Beginning with the line that holds "玩古墓丽影的人少，玩古墓丽影的女人更少，玩古墓丽影精通熟练" in the data below, give again every line through the one that holds "Donne armoire chambre", exactly as written.

::::::::::

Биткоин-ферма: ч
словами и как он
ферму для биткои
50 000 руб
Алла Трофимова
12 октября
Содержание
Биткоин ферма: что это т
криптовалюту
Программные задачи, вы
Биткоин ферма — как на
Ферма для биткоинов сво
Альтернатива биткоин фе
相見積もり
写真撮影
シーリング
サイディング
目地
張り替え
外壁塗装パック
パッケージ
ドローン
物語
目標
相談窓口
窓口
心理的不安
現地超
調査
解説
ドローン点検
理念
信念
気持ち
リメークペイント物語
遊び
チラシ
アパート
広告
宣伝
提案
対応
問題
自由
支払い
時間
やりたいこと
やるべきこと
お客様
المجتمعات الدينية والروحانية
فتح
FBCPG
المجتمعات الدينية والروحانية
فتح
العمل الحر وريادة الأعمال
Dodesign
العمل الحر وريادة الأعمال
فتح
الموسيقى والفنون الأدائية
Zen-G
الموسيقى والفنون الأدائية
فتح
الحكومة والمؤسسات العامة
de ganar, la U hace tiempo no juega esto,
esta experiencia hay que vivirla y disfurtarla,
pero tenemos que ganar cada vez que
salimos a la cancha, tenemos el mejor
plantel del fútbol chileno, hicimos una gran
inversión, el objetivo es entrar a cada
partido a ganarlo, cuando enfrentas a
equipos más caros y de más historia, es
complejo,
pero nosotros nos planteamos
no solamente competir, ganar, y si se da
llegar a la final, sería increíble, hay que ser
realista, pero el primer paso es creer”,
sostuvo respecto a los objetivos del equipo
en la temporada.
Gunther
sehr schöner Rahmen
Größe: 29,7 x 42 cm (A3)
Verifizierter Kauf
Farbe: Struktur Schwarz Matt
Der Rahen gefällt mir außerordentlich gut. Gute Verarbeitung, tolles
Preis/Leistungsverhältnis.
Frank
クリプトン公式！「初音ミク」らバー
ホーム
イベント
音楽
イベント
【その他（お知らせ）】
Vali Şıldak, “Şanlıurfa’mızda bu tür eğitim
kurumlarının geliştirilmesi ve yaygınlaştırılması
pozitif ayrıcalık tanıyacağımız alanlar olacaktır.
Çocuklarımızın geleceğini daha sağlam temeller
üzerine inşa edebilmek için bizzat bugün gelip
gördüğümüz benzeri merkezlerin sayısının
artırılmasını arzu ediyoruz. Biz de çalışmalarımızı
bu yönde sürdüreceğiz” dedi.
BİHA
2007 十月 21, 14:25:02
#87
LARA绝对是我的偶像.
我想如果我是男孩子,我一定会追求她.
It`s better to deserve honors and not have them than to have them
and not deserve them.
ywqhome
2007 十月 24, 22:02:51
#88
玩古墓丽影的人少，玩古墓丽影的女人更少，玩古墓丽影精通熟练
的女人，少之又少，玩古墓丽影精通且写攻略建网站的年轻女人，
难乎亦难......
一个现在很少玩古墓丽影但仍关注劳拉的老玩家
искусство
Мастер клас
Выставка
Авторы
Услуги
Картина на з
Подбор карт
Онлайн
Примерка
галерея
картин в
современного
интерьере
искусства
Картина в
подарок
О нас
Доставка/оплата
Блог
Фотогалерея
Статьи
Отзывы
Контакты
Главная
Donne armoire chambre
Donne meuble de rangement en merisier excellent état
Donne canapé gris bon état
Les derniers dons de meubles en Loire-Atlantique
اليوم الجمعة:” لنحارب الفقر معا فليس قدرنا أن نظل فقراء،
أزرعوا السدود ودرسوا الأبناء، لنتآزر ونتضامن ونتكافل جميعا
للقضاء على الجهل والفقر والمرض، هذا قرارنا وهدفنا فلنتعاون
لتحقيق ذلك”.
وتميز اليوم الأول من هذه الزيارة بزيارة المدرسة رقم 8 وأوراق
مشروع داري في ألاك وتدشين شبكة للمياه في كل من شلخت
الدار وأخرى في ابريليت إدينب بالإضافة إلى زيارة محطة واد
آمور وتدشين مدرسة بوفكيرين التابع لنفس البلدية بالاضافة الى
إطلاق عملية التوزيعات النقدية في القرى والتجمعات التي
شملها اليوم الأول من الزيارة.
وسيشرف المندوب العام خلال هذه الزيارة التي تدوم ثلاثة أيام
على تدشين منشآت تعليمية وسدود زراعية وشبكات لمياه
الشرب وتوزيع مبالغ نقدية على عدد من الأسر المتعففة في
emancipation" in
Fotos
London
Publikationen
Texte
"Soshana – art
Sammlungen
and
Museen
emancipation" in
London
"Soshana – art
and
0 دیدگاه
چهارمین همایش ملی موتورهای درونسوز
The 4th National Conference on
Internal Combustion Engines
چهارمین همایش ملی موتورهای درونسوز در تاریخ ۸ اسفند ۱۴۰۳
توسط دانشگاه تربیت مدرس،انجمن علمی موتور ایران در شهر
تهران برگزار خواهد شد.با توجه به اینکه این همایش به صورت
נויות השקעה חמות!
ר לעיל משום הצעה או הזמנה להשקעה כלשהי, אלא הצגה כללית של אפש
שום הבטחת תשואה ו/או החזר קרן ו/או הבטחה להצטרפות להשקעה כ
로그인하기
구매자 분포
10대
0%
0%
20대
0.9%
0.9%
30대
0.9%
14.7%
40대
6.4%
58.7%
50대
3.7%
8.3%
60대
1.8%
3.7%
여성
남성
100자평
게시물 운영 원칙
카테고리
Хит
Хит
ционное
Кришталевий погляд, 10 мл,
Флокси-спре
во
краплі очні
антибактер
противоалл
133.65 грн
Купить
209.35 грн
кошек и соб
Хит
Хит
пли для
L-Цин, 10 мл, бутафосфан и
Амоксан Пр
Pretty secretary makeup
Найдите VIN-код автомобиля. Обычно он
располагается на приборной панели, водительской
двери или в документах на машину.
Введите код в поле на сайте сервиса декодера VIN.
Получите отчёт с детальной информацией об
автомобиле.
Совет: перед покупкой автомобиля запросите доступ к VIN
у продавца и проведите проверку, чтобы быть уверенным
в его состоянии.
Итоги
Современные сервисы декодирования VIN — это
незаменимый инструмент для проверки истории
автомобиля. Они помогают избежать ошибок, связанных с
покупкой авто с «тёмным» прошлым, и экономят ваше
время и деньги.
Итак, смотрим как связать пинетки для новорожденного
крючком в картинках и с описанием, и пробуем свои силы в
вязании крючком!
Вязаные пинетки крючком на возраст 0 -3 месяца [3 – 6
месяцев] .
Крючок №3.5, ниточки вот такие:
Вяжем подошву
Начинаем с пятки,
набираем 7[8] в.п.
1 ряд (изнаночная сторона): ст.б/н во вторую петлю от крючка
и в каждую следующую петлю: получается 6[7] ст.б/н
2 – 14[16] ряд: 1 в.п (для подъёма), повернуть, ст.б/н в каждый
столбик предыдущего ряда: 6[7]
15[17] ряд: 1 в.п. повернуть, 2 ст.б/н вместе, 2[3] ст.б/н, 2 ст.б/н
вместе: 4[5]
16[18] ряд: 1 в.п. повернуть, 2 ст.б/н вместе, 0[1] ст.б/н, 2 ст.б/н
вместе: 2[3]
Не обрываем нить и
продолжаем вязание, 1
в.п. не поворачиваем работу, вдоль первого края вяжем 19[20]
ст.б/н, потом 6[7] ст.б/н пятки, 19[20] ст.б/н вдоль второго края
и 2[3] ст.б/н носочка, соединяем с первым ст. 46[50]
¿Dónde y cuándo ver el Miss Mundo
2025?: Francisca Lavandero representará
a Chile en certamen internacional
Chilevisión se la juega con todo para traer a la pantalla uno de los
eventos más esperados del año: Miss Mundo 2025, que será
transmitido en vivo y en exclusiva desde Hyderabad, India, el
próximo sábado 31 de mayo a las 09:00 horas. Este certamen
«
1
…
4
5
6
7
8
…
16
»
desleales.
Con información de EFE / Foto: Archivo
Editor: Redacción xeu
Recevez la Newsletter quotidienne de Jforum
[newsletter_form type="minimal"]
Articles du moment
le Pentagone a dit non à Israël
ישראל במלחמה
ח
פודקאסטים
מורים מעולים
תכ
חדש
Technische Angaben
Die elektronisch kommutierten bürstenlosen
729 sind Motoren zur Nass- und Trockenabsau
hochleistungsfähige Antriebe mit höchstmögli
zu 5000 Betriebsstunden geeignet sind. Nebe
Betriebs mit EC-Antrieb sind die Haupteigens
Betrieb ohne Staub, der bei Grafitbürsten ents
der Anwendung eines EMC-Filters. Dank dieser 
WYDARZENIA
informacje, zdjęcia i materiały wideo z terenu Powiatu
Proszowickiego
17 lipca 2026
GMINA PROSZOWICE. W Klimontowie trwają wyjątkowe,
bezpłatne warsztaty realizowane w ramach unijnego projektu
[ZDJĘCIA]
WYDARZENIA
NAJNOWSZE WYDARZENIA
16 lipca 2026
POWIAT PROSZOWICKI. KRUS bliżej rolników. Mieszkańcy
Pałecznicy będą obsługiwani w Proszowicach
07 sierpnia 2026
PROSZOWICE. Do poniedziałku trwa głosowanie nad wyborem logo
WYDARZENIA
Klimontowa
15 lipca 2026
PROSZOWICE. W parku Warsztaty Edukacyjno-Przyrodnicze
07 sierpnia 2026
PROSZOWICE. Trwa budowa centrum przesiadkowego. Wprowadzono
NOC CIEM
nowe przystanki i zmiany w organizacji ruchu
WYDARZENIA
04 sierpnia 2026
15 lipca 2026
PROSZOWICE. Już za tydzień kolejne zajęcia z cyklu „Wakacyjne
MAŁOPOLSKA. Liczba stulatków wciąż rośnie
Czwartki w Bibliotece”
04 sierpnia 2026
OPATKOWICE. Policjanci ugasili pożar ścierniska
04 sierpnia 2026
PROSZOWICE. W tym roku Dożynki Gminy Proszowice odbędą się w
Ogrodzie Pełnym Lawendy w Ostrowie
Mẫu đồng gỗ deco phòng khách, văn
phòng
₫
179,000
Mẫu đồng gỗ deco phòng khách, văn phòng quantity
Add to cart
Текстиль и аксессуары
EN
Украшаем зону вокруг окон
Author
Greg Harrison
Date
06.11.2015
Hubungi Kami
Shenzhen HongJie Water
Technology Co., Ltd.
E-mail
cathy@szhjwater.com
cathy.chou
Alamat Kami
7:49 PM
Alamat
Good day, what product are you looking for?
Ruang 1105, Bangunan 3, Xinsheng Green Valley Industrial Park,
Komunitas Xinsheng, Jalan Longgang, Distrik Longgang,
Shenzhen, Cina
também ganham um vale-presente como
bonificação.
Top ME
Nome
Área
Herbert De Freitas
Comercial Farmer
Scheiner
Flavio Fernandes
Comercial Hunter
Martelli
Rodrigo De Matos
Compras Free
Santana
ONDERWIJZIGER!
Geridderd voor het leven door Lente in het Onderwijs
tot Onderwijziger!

::::::::::

◆ Reply ◆
玩古墓丽影的人少，玩古墓丽影的女人更少，玩古墓丽影精通熟练
的女人，少之又少，玩古墓丽影精通且写攻略建网站的年轻女人，
难乎亦难......
一个现在很少玩古墓丽影但仍关注劳拉的老玩家
искусство
Мастер клас
Выставка
Авторы
Услуги
Картина на з
Подбор карт
Онлайн
Примерка
галерея
картин в
современного
интерьере
искусства
Картина в
подарок
О нас
Доставка/оплата
Блог
Фотогалерея
Статьи
Отзывы
Контакты
Главная
Donne armoire chambre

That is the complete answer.